Data:
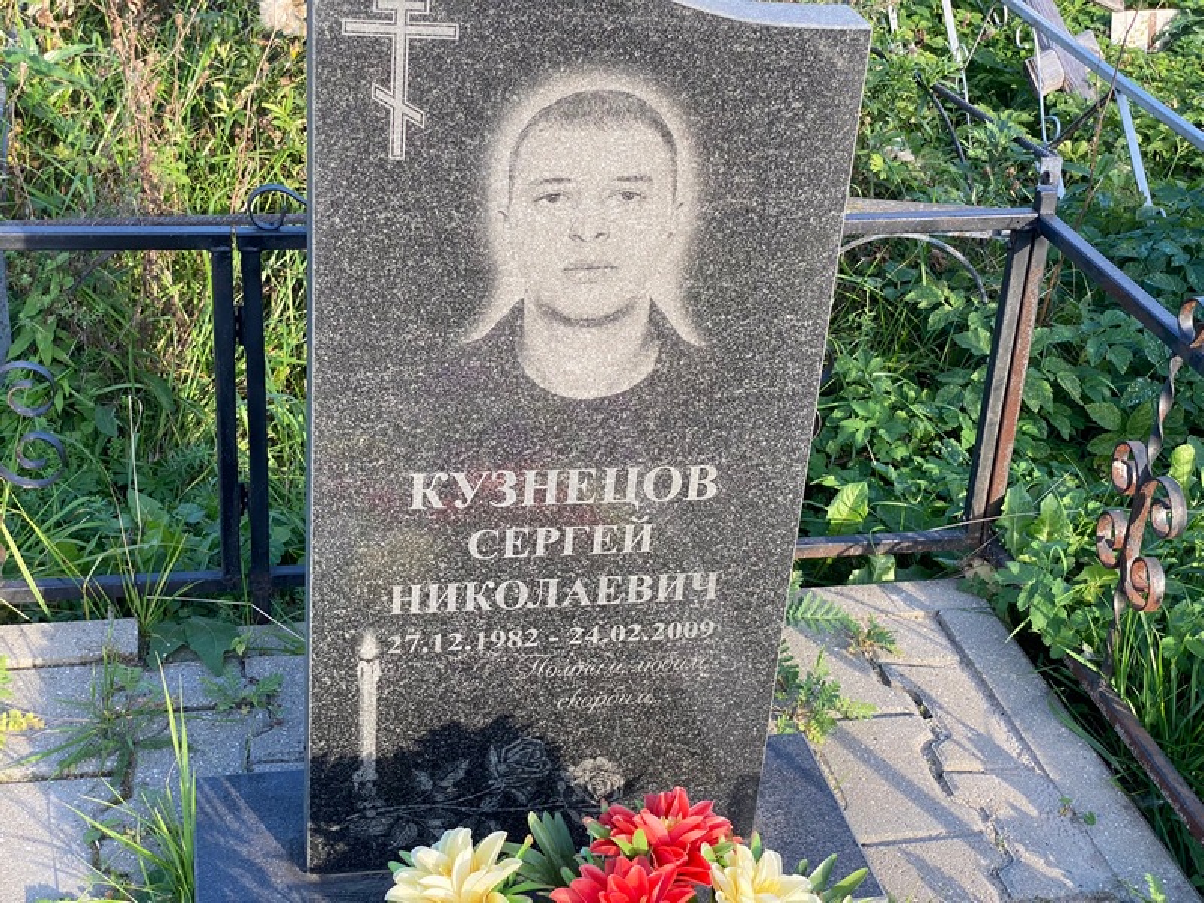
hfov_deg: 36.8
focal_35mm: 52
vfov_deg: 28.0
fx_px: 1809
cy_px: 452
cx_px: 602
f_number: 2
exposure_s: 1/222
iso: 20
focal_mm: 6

---

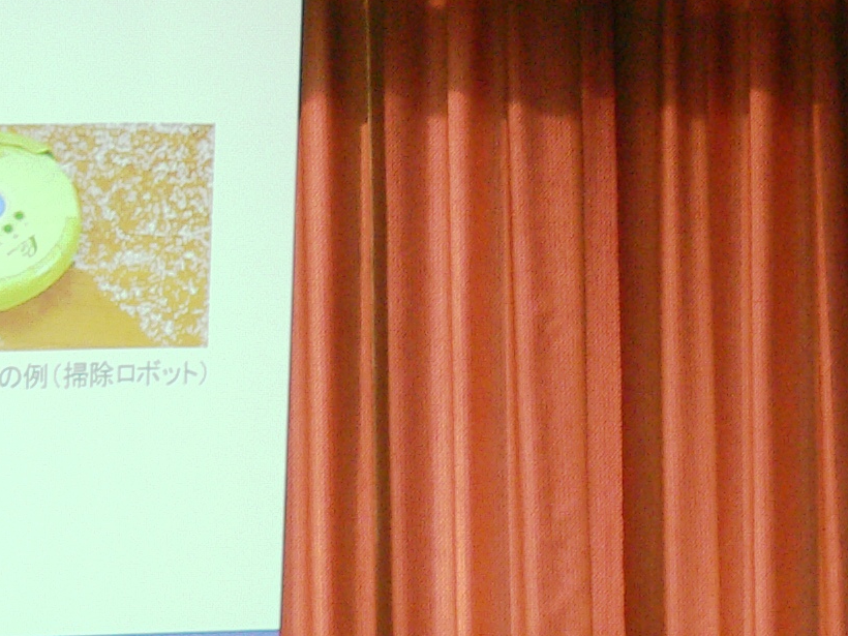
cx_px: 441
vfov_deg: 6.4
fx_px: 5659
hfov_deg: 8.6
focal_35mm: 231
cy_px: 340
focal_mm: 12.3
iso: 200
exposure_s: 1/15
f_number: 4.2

--

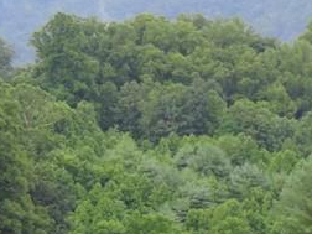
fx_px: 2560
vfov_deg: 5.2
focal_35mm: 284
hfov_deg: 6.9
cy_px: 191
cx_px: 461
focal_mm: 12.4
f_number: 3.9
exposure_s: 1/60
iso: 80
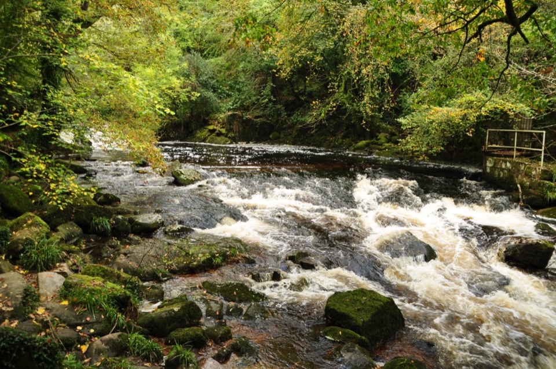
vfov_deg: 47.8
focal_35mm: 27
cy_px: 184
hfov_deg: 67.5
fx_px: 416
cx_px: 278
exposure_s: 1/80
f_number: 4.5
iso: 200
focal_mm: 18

Problem to solve: Starting at the line containing "f_number: 3.9" and stopping at the line containing "focal_mm: 18", output each line exactly as it appears above. Leave out the pictures.

Written reply:
f_number: 3.9
exposure_s: 1/60
iso: 80
vfov_deg: 47.8
focal_35mm: 27
cy_px: 184
hfov_deg: 67.5
fx_px: 416
cx_px: 278
exposure_s: 1/80
f_number: 4.5
iso: 200
focal_mm: 18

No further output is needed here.